◆ **Requirement**: Below are the records. Retype exactly the lines between the lines holding "to address cost" and "memory to ensure", inclusive.

(Extracted entries begins)

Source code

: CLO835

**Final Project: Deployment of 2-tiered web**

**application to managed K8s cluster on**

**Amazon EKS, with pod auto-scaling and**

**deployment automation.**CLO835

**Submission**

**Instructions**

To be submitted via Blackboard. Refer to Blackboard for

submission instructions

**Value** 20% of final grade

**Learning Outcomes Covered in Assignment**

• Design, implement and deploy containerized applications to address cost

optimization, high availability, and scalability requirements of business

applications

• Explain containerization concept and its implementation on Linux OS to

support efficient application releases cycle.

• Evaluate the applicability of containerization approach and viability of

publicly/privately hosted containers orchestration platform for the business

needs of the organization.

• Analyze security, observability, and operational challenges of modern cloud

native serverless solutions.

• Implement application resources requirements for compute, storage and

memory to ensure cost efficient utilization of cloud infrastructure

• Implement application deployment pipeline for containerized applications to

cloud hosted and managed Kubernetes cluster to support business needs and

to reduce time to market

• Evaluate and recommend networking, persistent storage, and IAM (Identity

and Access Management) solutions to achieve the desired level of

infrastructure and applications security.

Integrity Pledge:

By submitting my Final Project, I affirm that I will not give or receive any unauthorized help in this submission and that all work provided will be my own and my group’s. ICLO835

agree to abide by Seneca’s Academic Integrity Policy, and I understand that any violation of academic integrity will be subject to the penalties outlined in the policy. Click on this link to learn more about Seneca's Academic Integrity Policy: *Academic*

(Extracted entries ends)

◆ **Response box**:
• Design, implement and deploy containerized applications to address cost

optimization, high availability, and scalability requirements of business

applications

• Explain containerization concept and its implementation on Linux OS to

support efficient application releases cycle.

• Evaluate the applicability of containerization approach and viability of

publicly/privately hosted containers orchestration platform for the business

needs of the organization.

• Analyze security, observability, and operational challenges of modern cloud

native serverless solutions.

• Implement application resources requirements for compute, storage and

memory to ensure cost efficient utilization of cloud infrastructure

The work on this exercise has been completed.